台湾で最も尊敬される日本人。命がけで東洋一のダムを作った男がいた

 

外人の鼻を明かせてみろ

大正11(1922)年11月、米国から帰朝した八田は烏山頭工事事務所の所長として、現場に住み込んで指揮をとり始めた。当時、現場で働いていた李新福という人は次のように語っている。

とにかく気宇壮大な、当時ではとてつもない大きな工事でした。それと、みんながいちばん驚いたのは、見たことも聞いたこともないバカでかい機械が工事の主役でした。ダムの周辺には鉄道が何本も引かれており、私なんかも現場では蒸気の機関車にひかれたエアーダンプカーに乗ったものです。

データ行.
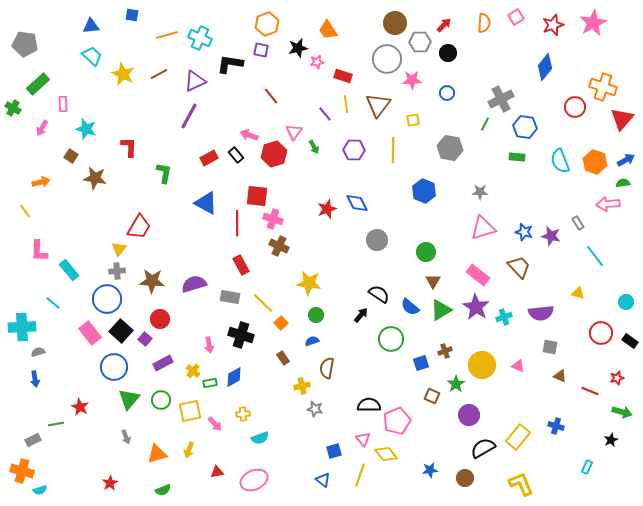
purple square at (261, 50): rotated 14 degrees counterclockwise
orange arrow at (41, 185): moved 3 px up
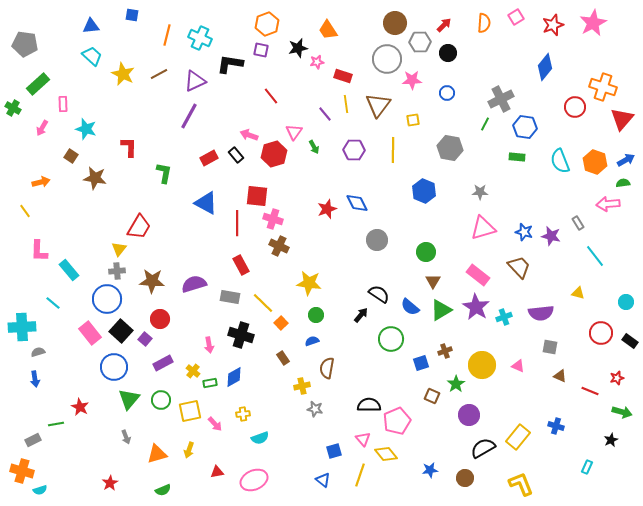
orange line at (167, 35): rotated 60 degrees counterclockwise
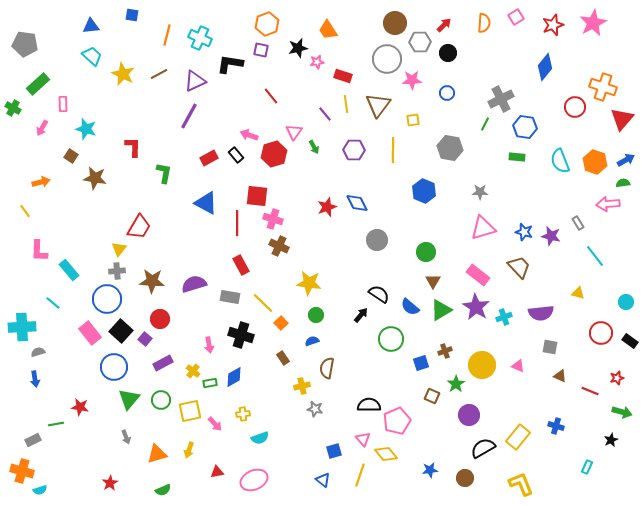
red L-shape at (129, 147): moved 4 px right
red star at (327, 209): moved 2 px up
red star at (80, 407): rotated 18 degrees counterclockwise
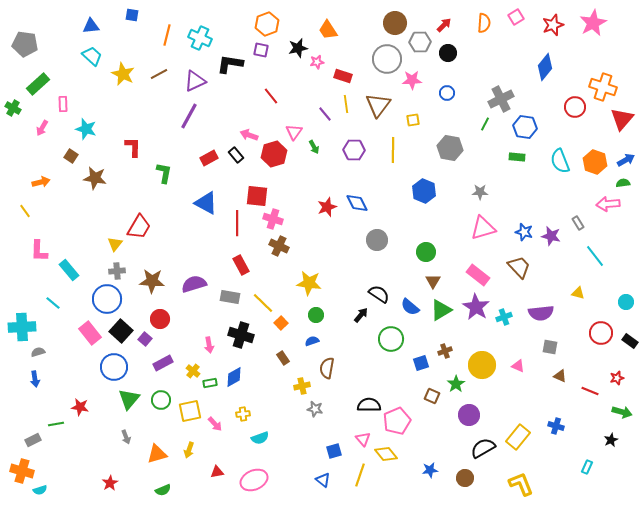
yellow triangle at (119, 249): moved 4 px left, 5 px up
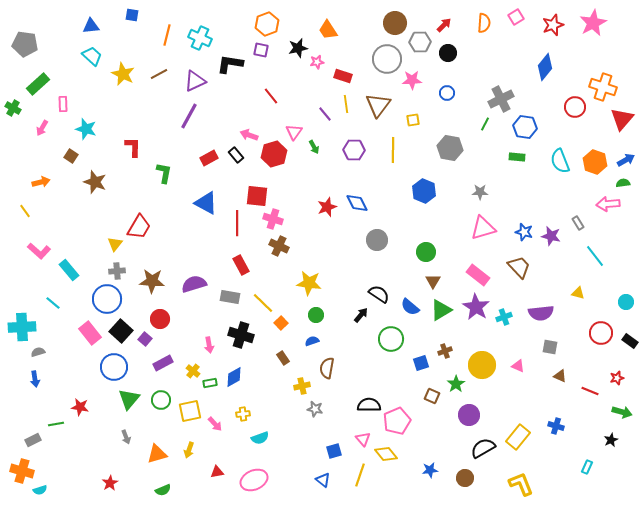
brown star at (95, 178): moved 4 px down; rotated 10 degrees clockwise
pink L-shape at (39, 251): rotated 50 degrees counterclockwise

小問.
資料に基づいて答えること。
(a) 八田が米国から帰朝したのはいつか。
(b) 李新福の話によれば、ダムの周辺に何本も引かれていたものは何か。
(c) 李新福が現場で乗ったと語っているものは何か。
データ行は資料と関係がありません。

解答.
(a) 大正11(1922)年11月
(b) 鉄道
(c) 蒸気の機関車にひかれたエアーダンプカー